Start of SOURCE RECORDS
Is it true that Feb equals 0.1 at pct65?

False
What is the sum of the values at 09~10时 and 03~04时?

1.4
End of SOURCE RECORDS
Start of SOURCE RECORDS
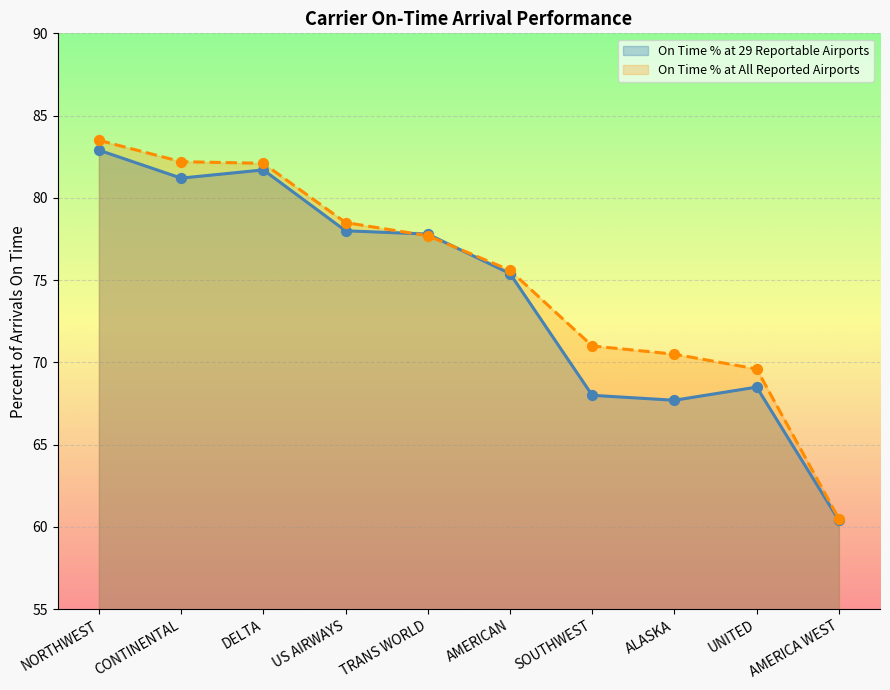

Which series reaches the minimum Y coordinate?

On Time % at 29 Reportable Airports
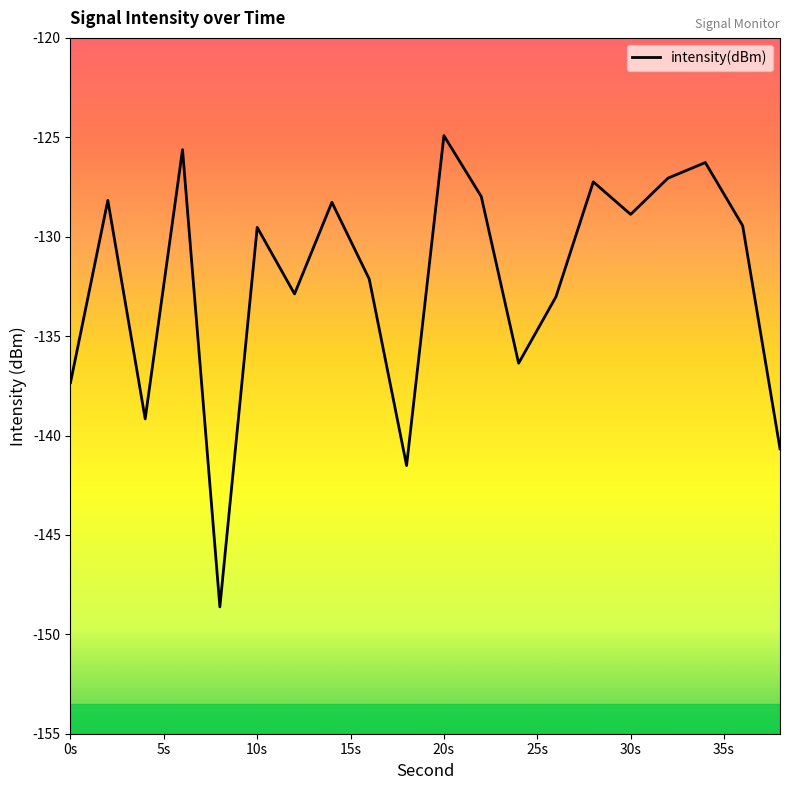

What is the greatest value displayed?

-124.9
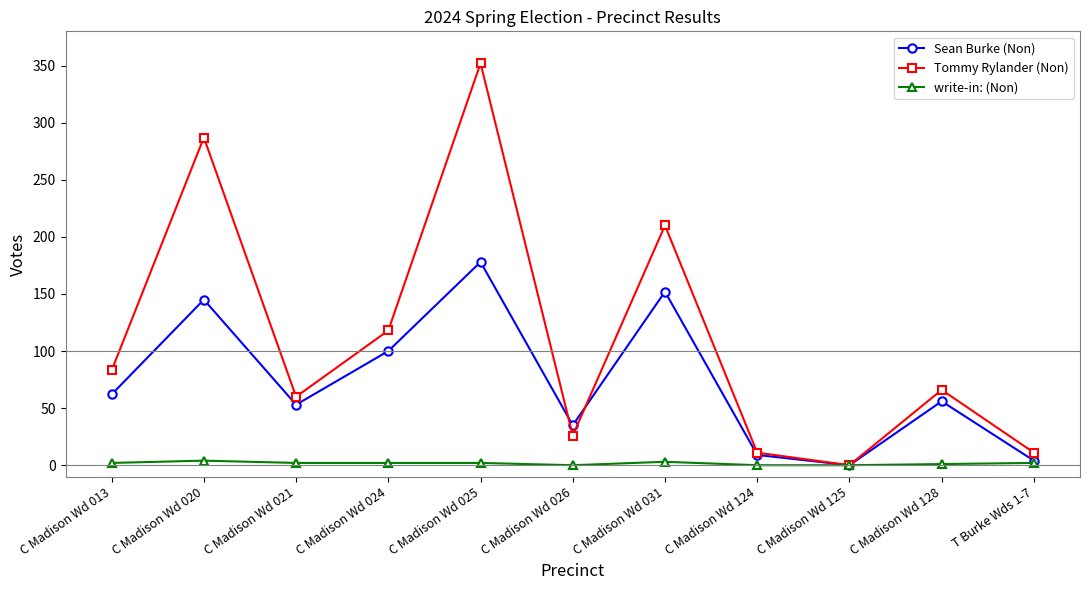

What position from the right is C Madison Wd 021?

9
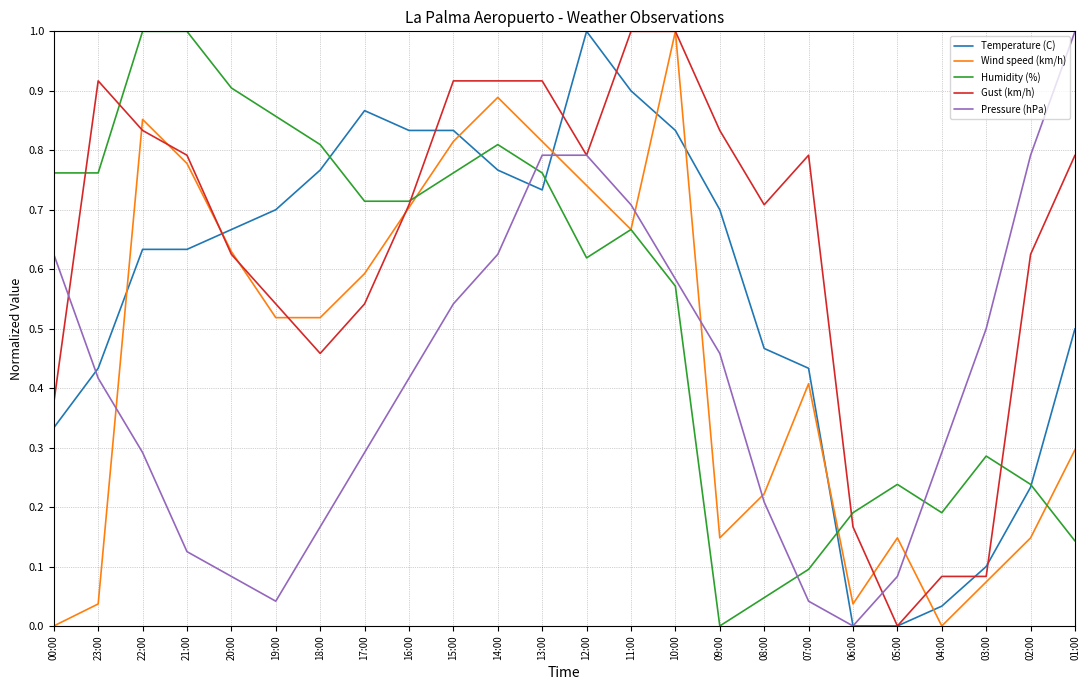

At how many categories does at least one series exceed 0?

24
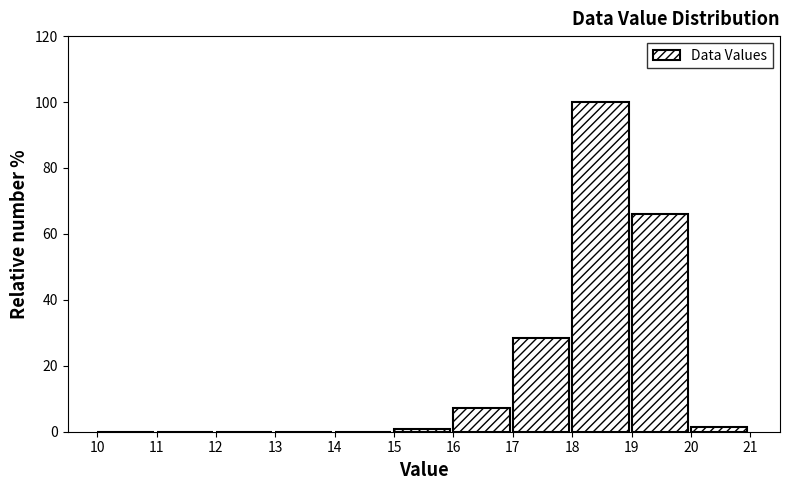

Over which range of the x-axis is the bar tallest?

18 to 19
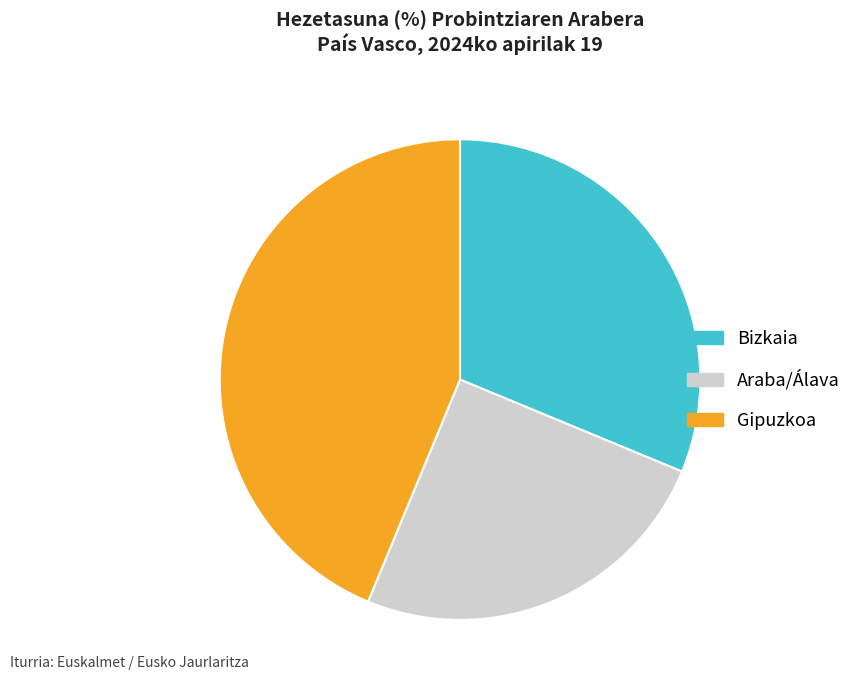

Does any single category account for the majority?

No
End of SOURCE RECORDS
» TASK DESCRIPTION: Render the lines above, from the one containing "Is it true that Feb equals 0.1 at pct65?" through the one containing "What is the sum" inclusive, as a numbered list with blank lines omitted.

» EXPECTED OUTPUT:
1. Is it true that Feb equals 0.1 at pct65?
2. False
3. What is the sum of the values at 09~10时 and 03~04时?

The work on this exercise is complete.